An on-demand, drop-on-drop method for studying enzyme catalysis by serial crystallography

Serial femtosecond crystallography has opened up many new opportunities in structural biology. In recent years, several approaches employing light-inducible systems have emerged to enable time-resolved experiments that reveal protein dynamics at high atomic and temporal resolutions. However, very few enzymes are light-dependent, whereas macromolecules requiring ligand diffusion into an active site are ubiquitous. In this work we present a drop-on-drop sample delivery system that enables the study of enzyme-catalyzed reactions in microcrystal slurries.

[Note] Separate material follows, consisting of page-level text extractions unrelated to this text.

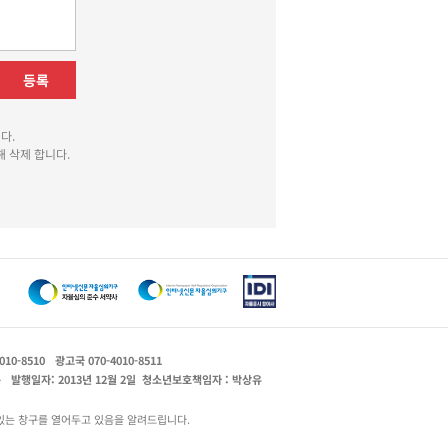
등록
다.
 삭제 합니다.
010-8510
광고국 070-4010-8511
운
발행일자: 2013년 12월 2일
청소년보호책임자 : 박상유
있는 창구를 열어두고 있음을 알려드립니다.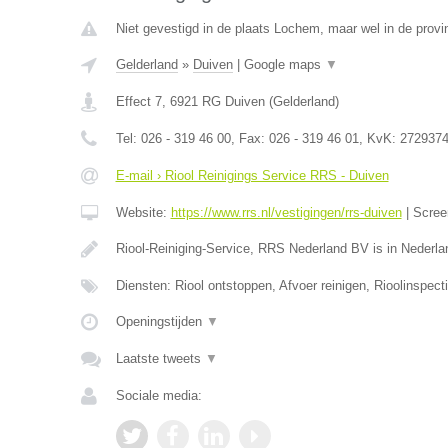
Niet gevestigd in de plaats Lochem, maar wel in de provi
Gelderland
»
Duiven
|
Google maps
▼
Effect 7
,
6921 RG
Duiven
(
Gelderland
)
Tel:
026 - 319 46 00
, Fax:
026 - 319 46 01
, KvK:
272937
E-mail › Riool Reinigings Service RRS - Duiven
Website:
https://www.rrs.nl/vestigingen/rrs-duiven
|
Scree
Riool-Reiniging-Service, RRS Nederland BV is in Nederla
Diensten: Riool ontstoppen, Afvoer reinigen, Rioolinspecti
Openingstijden
▼
Laatste tweets
▼
Sociale media:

The system delivers ligand solutions in bursts of multiple picoliter-sized drops on top of a larger crystal-containing drop inducing turbulent mixing and transports the mixture to the X-ray interaction region with temporal resolution. We demonstrate mixing using fluorescent dyes, numerical simulations and time-resolved serial femtosecond crystallography, which show rapid ligand diffusion through microdroplets. The drop-on-drop method has the potential to be widely applicable to serial crystallography studies, particularly of enzyme reactions with small molecule substrates. Currently many of the time resolved serial femtosecond (SFX) crystallography experiments are done with light driven protein systems, whereas the reaction initiation for non-light triggered enzymes remains a major bottle neck. Here, the authors present an expanded Drop-on-Tape system, where picoliter-sized droplets of a substrate or inhibitor are turbulently mixed with nanoliter sized droplets of microcrystal slurries, and they use it for time-resolved SFX measurements of inhibitor binding to lysozyme and secondly, binding of a beta-lactam antibiotic to a bacterial serine beta-lactamase.

Automated summary

Serial femtosecond crystallography has provided new opportunities for studying protein dynamics with high resolution. However, the challenge lies in studying enzyme-catalyzed reactions. A drop-on-drop sample delivery system has been proposed in this study, showing potential for widespread application in studying enzyme reactions in crystallography.